▸ Problem statement
In the listing below, locate the line containing "nom, 8: 5 -> 3"; reproduce that line and all lines that follow it, unchanged.
========
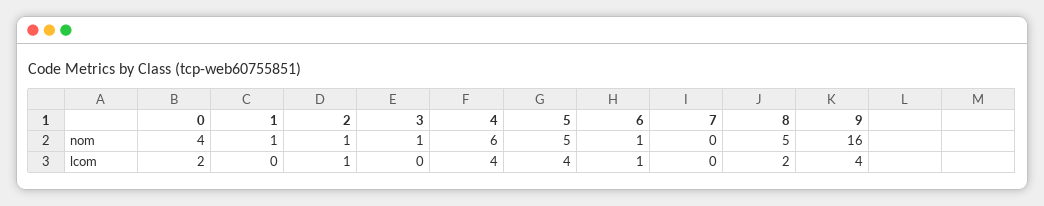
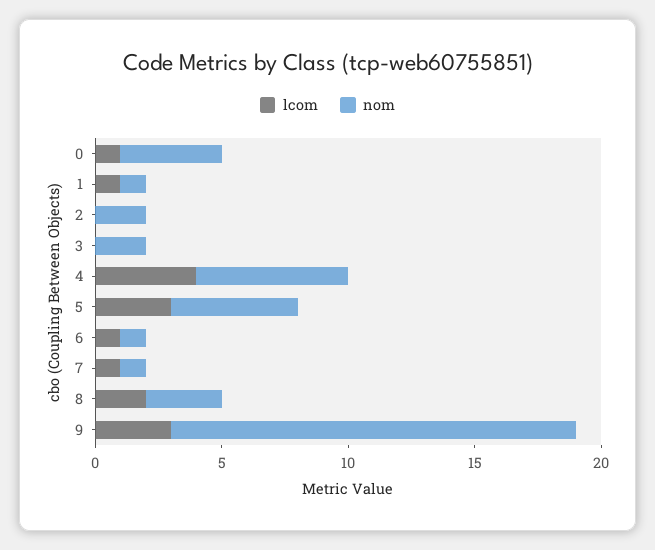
nom, 2: 1 -> 2
nom, 3: 1 -> 2
nom, 7: 0 -> 1
nom, 8: 5 -> 3
lcom, 0: 2 -> 1
lcom, 1: 0 -> 1
lcom, 2: 1 -> 0
lcom, 5: 4 -> 3
lcom, 7: 0 -> 1
lcom, 9: 4 -> 3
========
▸ Result
nom, 8: 5 -> 3
lcom, 0: 2 -> 1
lcom, 1: 0 -> 1
lcom, 2: 1 -> 0
lcom, 5: 4 -> 3
lcom, 7: 0 -> 1
lcom, 9: 4 -> 3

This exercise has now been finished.